It’s time to add another hymn to my collection, Then Sings My Soul: The Hymns of My Youth. I didn’t really set out to find one that relates to Mother’s Day in any fashion, but if we stretch it we can say that the hymn is an invitation to dine, which is what a lot of families are doing with their mothers today. At least, that’s apparently what we discovered when we attempted to make reservations.
Our selection this week is by Charles B. Widmeyer, who was born July 19, 1884 in Morgan, West Virginia and died December 14, 1974, in Los Angeles, California. Widmeyer served as president of Point Loma Nazarene University (1923-1926) and chairman of the Nazarene Department of Ministerial Relief (1923-1948). “Come and Dine” is probably his best-known hymn, which he wrote in 1906 to go with a sermon he was preparing on John 21:12 in the Epilogue to John’s gospel. “Now come and have some breakfast!” Jesus said. None of the disciples dared to ask him, “Who are you?” They knew it was the Lord. This is of course the early-morning beachside fish-fry with Jesus and the disciples shortly after his Resurrection. On this basis, I suppose the hymn fits quite well into the Eastertide season.
I remember singing many hymns in my youth, and I recall how I would balance the open hymnal on the back of the pew in front of me — the pew backs having a flattened top rather than a rounded one. It was always a game with me to see how early could close the hymnal and slip it back into the rack on the pew-back while still remembering the remaining words to the end of the hymn. I don’t think I would have done well with this selection, as I now really only recalled the first two lines in the chorus without looking up the lyrics. With most of the hymns from my youth, I remember more of them than this, particularly the ones I knew well at the time.
Come and Dine
Jesus has a table spread where the saints of God are fed
He invites his chosen people come and dine
With his manna he doth feed and supplies our every need
Oh tis sweet to sup with Jesus all the time.
Come and dine the Master calleth come and dine
You may feast at Jesus table all the time
He who fed the multitude turned the water into wine
To the hungry calleth now come and dine.
The disciples came to land thus obeying Christ’s command
For the Master called unto them come and dine
There they found their heart’s desire bread and fish upon the fire
Thus he satisfies the hungry every time.
Soon the lamb will take his bride to be ever at his side
All the host of heaven will assembled be
Oh twill be a glorious sight all the saints in spotless white
And with Jesus they will feast eternally.
I remember this song, and as a matter of fact my husband sang it this past Wed. night at Bible study, accompanying himself with his guitar. He likes to say it combines his 2 favorite things – eating and music. Of course, he then pointed out that the song was referring to spiritual food. (Actually it uses the physical to make an analogy to the spiritual.) I think I was introduced to this song in my youth by our pastor, the late Bill Hopkins. He taught us quite a few songs from our hymnals that we had not sung before.

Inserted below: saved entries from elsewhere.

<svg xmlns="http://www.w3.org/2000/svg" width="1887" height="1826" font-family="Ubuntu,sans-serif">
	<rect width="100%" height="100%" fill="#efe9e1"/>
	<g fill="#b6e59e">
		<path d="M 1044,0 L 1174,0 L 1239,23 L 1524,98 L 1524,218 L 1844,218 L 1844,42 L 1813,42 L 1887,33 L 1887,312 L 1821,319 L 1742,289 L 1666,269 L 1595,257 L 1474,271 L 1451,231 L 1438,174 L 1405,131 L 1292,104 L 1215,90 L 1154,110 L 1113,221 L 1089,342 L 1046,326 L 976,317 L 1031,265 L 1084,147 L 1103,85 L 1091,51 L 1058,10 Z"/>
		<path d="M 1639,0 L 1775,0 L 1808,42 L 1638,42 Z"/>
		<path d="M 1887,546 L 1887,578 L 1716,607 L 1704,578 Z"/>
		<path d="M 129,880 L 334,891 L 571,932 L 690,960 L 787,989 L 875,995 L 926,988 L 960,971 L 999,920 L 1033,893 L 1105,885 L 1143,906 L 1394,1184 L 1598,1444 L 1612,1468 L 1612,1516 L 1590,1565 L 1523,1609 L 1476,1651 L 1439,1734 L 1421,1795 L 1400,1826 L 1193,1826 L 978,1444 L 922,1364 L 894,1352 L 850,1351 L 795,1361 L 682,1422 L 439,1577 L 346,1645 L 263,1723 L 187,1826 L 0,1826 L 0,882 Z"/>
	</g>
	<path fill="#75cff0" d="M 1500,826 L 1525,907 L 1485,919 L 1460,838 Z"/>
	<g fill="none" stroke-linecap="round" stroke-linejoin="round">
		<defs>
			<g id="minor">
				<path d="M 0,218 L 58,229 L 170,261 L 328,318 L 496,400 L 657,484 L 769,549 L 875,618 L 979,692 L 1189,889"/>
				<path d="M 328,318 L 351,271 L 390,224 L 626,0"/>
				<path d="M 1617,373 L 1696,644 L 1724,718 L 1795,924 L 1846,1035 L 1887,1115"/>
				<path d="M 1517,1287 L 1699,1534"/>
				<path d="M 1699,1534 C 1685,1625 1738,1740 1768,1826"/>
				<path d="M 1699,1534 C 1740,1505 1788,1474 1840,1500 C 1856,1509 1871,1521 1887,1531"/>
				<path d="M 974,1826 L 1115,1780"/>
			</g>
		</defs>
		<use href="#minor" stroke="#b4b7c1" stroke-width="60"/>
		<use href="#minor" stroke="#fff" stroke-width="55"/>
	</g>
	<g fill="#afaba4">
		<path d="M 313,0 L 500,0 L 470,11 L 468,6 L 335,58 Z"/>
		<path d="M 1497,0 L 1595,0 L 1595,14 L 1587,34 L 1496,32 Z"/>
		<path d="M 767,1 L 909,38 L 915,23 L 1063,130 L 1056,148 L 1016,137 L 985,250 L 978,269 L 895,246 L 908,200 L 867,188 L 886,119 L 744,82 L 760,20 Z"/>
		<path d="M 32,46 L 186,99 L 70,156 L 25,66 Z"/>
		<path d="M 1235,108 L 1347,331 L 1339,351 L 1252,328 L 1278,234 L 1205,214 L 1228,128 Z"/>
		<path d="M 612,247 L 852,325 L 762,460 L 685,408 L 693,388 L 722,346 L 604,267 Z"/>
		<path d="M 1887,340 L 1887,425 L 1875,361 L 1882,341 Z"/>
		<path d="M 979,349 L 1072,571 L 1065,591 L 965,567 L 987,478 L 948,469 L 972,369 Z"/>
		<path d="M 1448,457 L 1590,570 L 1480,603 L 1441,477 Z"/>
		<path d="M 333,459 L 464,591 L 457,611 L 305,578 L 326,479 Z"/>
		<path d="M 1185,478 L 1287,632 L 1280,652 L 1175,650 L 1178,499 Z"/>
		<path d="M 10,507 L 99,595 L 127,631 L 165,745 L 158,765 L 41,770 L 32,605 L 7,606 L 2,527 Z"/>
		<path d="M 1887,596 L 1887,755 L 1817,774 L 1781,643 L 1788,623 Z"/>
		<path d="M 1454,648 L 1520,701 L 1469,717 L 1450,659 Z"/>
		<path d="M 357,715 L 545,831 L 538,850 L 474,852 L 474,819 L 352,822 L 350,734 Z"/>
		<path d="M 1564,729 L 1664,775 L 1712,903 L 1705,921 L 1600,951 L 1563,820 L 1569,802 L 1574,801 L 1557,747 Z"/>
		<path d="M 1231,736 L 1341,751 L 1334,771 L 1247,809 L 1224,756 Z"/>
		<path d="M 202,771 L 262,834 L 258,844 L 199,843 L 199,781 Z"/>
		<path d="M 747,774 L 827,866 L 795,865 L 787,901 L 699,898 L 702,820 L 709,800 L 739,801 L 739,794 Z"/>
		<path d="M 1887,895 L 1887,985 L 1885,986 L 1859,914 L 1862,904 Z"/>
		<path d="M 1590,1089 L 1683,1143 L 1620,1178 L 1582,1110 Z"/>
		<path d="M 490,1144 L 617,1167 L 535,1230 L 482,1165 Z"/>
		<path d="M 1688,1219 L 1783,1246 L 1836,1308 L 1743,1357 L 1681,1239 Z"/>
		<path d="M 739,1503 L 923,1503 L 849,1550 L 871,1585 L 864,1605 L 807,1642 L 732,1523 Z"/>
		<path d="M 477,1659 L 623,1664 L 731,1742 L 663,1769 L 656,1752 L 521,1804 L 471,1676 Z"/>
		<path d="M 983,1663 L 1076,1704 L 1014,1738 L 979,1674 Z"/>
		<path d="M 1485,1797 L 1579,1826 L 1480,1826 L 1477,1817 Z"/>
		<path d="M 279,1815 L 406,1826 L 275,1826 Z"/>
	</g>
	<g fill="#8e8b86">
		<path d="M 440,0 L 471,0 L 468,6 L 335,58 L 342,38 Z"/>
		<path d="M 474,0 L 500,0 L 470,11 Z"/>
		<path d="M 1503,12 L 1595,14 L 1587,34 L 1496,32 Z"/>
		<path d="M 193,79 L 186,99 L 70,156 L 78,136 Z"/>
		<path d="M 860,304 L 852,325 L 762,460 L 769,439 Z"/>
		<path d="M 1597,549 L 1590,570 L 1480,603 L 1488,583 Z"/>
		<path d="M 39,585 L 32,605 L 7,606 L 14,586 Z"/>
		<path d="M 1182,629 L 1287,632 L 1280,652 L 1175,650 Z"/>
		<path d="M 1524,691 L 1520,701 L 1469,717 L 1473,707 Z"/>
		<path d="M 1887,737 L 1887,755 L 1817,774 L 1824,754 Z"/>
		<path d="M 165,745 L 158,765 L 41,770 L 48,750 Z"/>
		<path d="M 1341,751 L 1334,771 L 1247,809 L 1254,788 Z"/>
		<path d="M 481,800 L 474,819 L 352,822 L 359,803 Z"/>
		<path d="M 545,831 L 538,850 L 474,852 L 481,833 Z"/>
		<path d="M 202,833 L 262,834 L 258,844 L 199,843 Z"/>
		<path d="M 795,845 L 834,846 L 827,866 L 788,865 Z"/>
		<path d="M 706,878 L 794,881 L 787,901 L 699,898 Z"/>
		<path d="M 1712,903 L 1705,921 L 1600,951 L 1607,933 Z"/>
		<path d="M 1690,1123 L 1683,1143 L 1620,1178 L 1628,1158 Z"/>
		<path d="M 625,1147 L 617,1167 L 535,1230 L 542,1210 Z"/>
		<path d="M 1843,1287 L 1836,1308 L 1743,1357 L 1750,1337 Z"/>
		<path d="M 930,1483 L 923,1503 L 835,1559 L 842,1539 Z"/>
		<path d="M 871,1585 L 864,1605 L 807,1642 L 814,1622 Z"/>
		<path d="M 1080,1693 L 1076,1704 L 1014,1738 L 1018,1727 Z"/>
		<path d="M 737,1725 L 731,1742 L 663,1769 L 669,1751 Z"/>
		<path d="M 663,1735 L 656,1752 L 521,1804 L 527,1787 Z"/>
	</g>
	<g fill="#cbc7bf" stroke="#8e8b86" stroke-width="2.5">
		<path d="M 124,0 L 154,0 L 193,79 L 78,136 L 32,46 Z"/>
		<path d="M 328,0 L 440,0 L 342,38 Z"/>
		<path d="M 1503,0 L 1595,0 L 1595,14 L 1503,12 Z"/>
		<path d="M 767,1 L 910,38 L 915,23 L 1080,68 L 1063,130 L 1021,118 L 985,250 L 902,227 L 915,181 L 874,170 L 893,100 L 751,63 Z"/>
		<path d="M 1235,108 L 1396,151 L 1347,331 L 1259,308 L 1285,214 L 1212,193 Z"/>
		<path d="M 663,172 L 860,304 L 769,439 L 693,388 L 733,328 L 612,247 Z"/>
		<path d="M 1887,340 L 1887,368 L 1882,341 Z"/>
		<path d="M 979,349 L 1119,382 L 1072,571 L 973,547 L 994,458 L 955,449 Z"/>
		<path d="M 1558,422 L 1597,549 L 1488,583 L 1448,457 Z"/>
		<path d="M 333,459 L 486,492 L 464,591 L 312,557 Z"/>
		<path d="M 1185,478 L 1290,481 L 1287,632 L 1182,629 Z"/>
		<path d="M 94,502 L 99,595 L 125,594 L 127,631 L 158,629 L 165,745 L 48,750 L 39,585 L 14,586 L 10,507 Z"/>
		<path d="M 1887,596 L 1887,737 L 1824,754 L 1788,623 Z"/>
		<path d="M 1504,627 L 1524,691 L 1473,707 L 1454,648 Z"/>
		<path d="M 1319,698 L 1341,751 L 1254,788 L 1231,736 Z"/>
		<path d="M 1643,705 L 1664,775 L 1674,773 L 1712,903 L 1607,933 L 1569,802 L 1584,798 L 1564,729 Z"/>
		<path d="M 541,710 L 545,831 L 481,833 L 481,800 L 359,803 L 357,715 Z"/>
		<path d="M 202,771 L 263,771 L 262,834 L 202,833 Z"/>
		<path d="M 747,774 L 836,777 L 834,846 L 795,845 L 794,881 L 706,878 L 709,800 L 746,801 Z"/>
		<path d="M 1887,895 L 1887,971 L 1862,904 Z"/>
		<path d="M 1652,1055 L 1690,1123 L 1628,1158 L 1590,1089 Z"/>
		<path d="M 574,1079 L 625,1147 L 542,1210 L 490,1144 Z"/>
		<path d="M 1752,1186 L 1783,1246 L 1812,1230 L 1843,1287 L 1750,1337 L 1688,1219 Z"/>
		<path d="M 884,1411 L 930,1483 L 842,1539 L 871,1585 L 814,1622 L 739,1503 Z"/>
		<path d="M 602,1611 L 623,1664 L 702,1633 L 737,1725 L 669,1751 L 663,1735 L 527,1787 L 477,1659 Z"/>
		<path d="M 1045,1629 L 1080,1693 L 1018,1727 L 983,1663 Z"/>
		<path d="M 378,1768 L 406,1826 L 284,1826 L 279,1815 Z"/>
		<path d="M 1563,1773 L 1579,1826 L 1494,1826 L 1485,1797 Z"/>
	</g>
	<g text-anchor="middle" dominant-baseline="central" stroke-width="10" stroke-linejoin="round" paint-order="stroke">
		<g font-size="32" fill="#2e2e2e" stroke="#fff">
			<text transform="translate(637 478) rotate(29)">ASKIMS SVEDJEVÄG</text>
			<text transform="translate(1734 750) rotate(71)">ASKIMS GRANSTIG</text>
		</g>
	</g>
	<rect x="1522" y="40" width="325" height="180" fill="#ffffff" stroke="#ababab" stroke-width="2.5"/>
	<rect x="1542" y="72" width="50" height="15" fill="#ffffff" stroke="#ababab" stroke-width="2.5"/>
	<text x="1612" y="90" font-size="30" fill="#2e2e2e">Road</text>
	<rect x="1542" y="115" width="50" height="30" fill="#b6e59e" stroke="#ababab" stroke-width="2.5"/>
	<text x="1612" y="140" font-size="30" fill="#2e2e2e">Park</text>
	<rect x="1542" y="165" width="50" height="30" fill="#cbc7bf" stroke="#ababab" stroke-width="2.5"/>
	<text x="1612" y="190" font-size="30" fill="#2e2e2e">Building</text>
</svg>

I like the way the song is set up: the first verse lays out the subject, the refrain is an invitation to the listener, the second verse gives a specific example, and the last verse is wonderful anticipation of heaven. (I find myself looking at songs this way because when I sing in front of a group with my husband, I try to have the words memorized.) I find that the more I look at the lyrics of this hymn, the more I like it.
Have not thought of this hymn in years. It was a favorite of a former pastor, and we sang it a lot many years ago.
Thanks for posting it…brings back good memories.
So cool to see this song. Sang it way back in the day 1963, in a little United Pentecostal Church, in Chicago Heights, Il, at the time it was just a little store front.
As a teen ager going through a very tough home life it brought great joy to me to sing this song.